(Beginning of Records for the task)

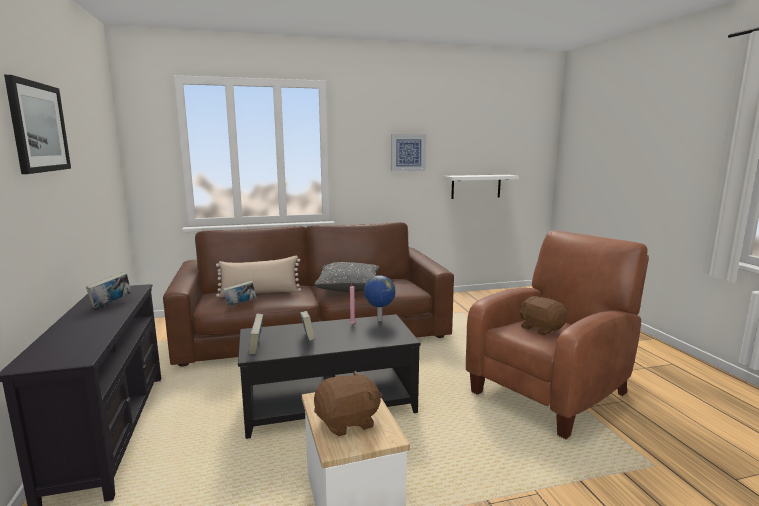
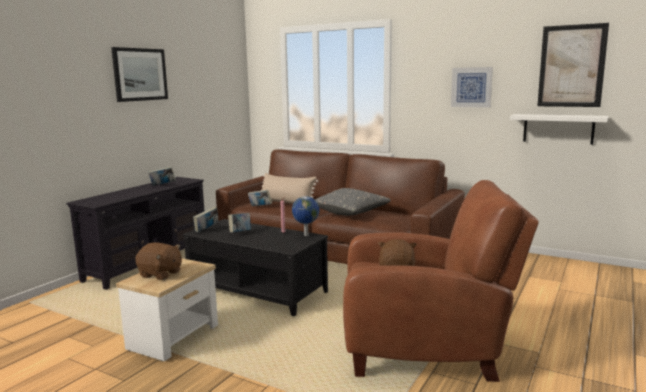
camera: 45 degrees right, 0 degrees up
(484, 135) = (571, 66): none -> picture

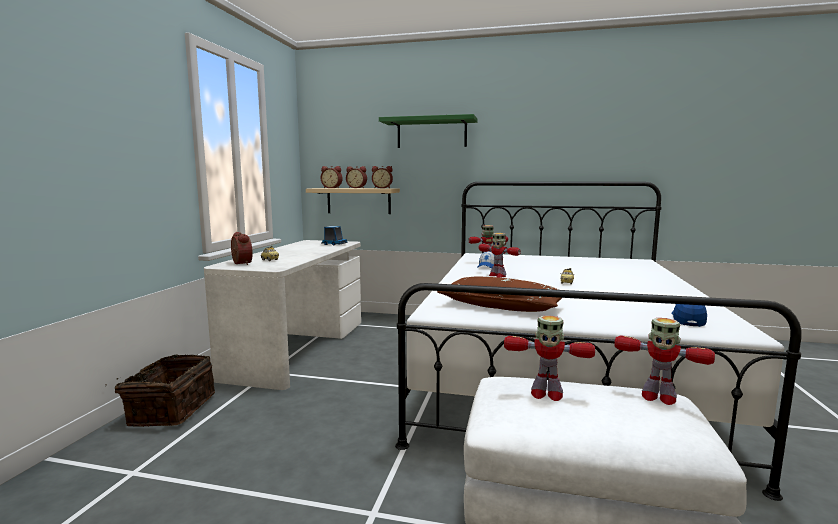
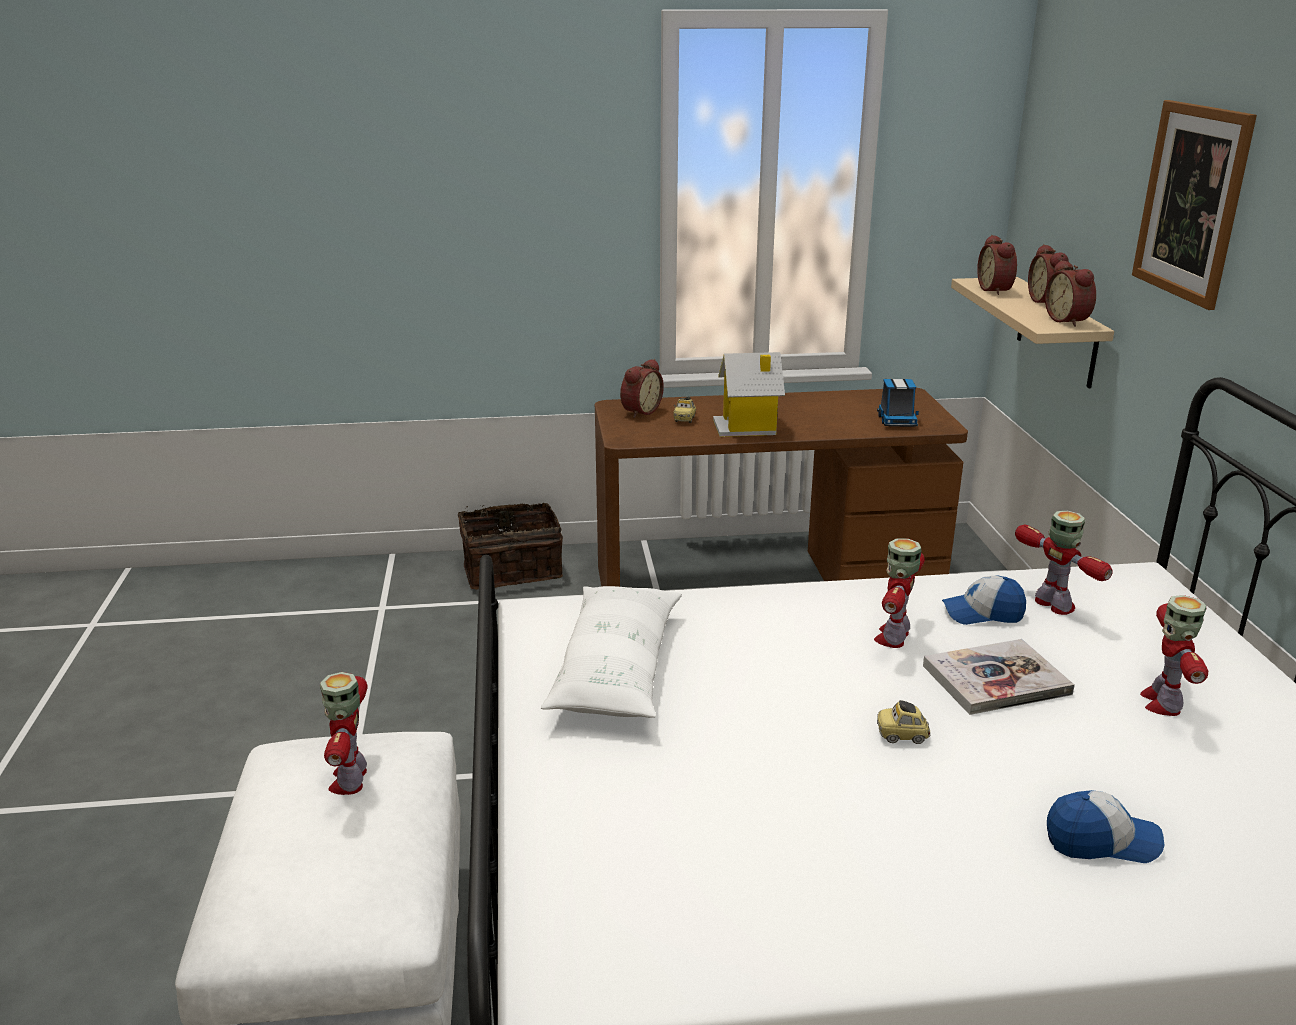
camera: 70 degrees right, 15 degrees up
(298, 347) = (766, 582): white desk -> brown desk
(301, 255) = (747, 427): none -> toy house
(431, 133) = (1191, 202): green shelf -> picture
(501, 306) = (616, 669): brown pillow -> white pillow
(533, 271) = (996, 680): none -> book
(657, 397) = (363, 894): toy robot -> toy robot (1162, 702)
(688, 319) = (644, 911): cap -> cap (1101, 841)

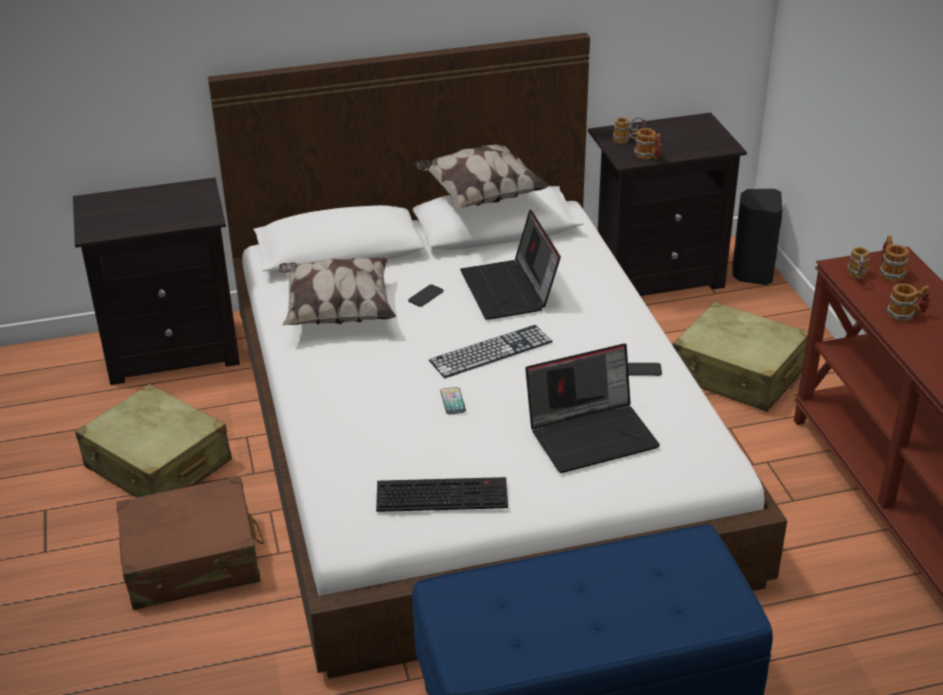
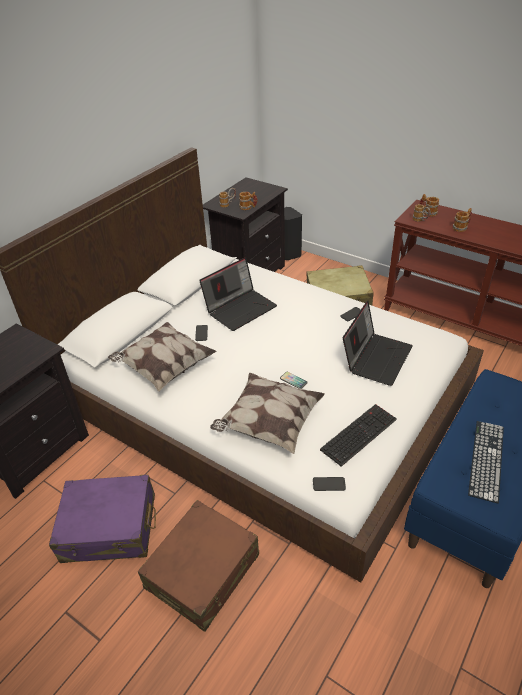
camera: 40 degrees left, 5 degrees up
(158, 465) = (109, 528): beige suitcase -> purple suitcase
(342, 519) = (329, 484): none -> phone
(480, 195) = (177, 264): pillow -> pillow (269, 424)
(491, 351) = (274, 344): keyboard -> keyboard (486, 460)
(510, 291) = (240, 308): laptop -> laptop turned 75 degrees counterclockwise

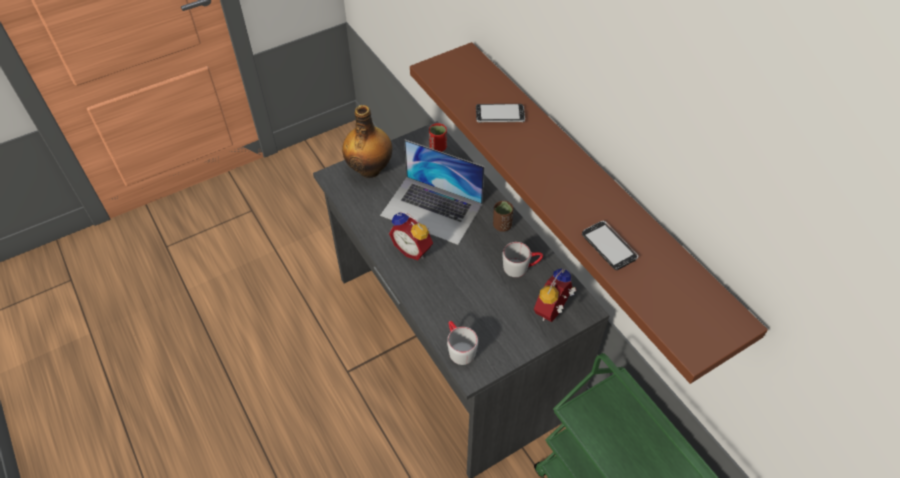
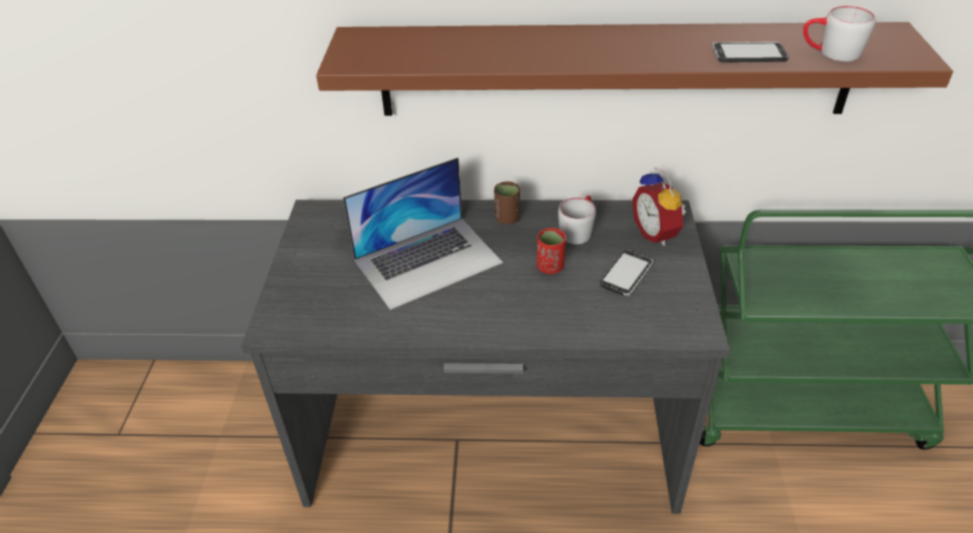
camera: 55 degrees left, 10 degrees down
(370, 169) = (303, 286): bottle -> none
(413, 249) = (474, 302): alarm clock -> none
(438, 147) = (338, 216): red cup -> red cup (550, 267)
(458, 348) = (656, 327): grey mug -> grey mug (830, 53)
(500, 115) = (483, 48): phone -> phone (626, 274)

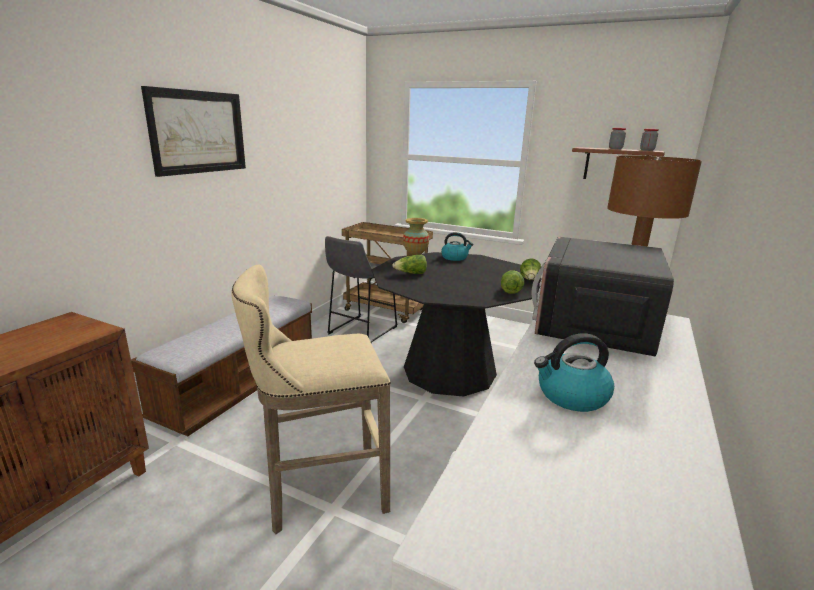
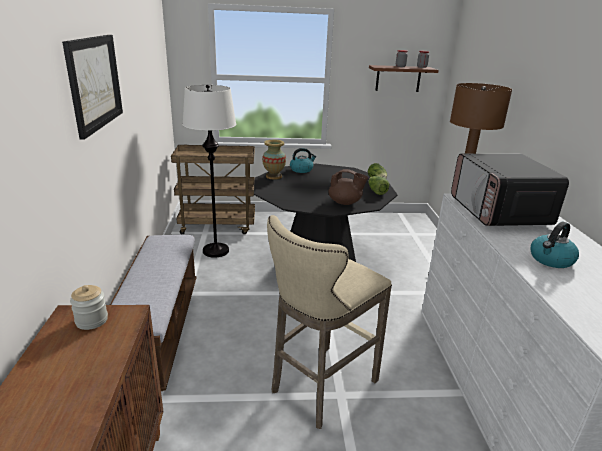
camera: 30 degrees left, 5 degrees up
(69, 327) = (91, 320): none -> jar
(360, 331) = (215, 251): grey stool -> white floor lamp
(411, 274) = (291, 192): lettuce -> none
(454, 293) = (345, 203): none -> brown teapot

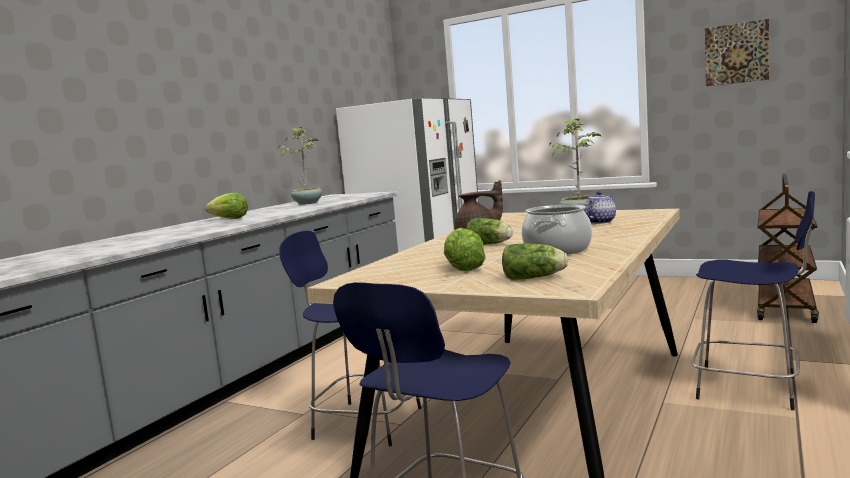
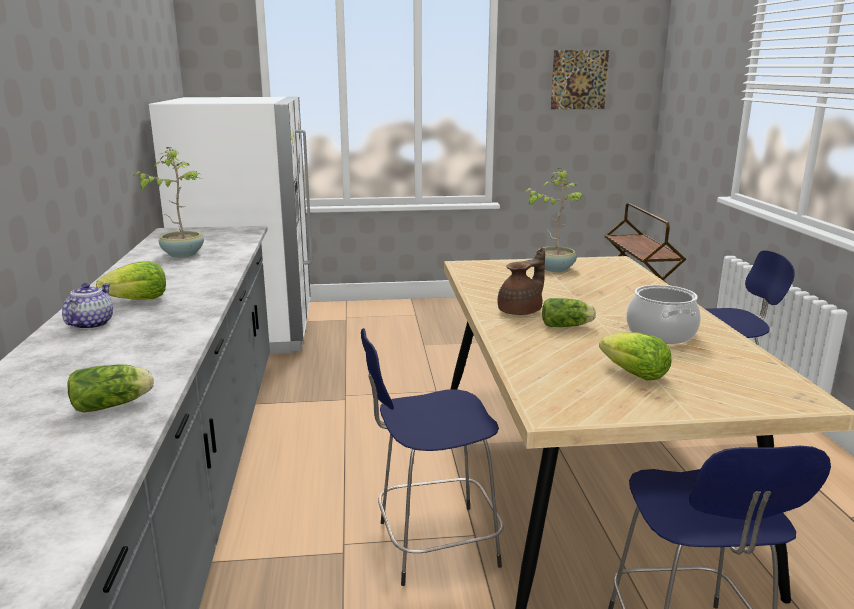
camera: 35 degrees left, 10 degrees up
(535, 278) = (739, 385): lettuce -> lettuce (114, 405)
(600, 222) = (600, 281): teapot -> teapot (91, 324)

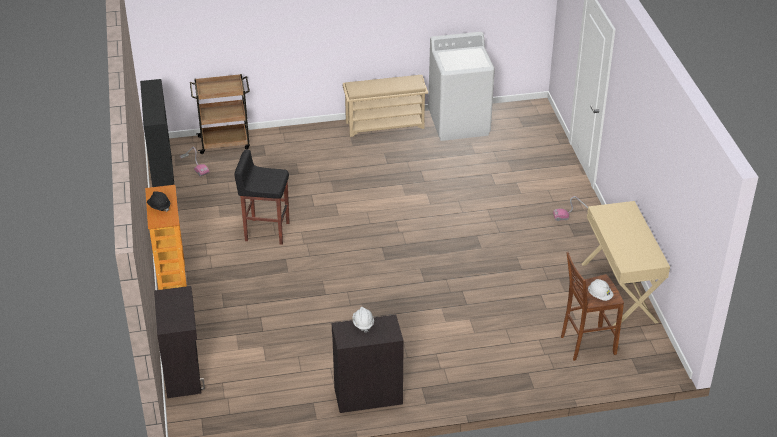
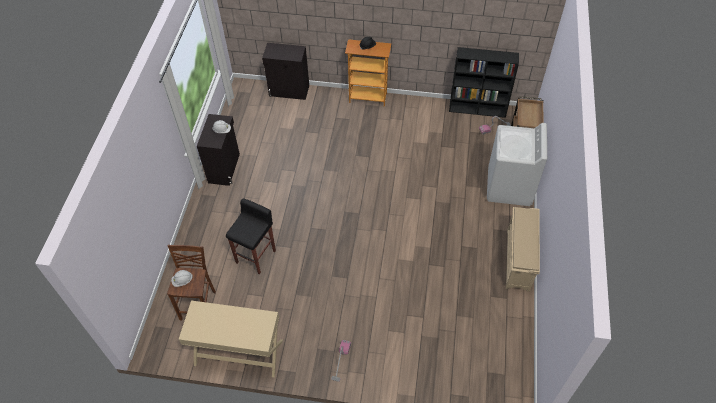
camera: 110 degrees right, 15 degrees up
(266, 231) = (403, 153): black stool -> black stool (256, 256)
(459, 123) = (506, 319): white washing machine -> white washing machine (509, 187)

(End of Records for the task)

• _What you will do_
Exactly as written above, retype the lines starting at the one holding "(298, 347) = (766, 582): white" and ending at the one holding "(360, 331) = (215, 251): grey", both included, but not the pictures.

• _Written response_
(298, 347) = (766, 582): white desk -> brown desk
(301, 255) = (747, 427): none -> toy house
(431, 133) = (1191, 202): green shelf -> picture
(501, 306) = (616, 669): brown pillow -> white pillow
(533, 271) = (996, 680): none -> book
(657, 397) = (363, 894): toy robot -> toy robot (1162, 702)
(688, 319) = (644, 911): cap -> cap (1101, 841)

camera: 40 degrees left, 5 degrees up
(158, 465) = (109, 528): beige suitcase -> purple suitcase
(342, 519) = (329, 484): none -> phone
(480, 195) = (177, 264): pillow -> pillow (269, 424)
(491, 351) = (274, 344): keyboard -> keyboard (486, 460)
(510, 291) = (240, 308): laptop -> laptop turned 75 degrees counterclockwise

camera: 55 degrees left, 10 degrees down
(370, 169) = (303, 286): bottle -> none
(413, 249) = (474, 302): alarm clock -> none
(438, 147) = (338, 216): red cup -> red cup (550, 267)
(458, 348) = (656, 327): grey mug -> grey mug (830, 53)
(500, 115) = (483, 48): phone -> phone (626, 274)

camera: 30 degrees left, 5 degrees up
(69, 327) = (91, 320): none -> jar
(360, 331) = (215, 251): grey stool -> white floor lamp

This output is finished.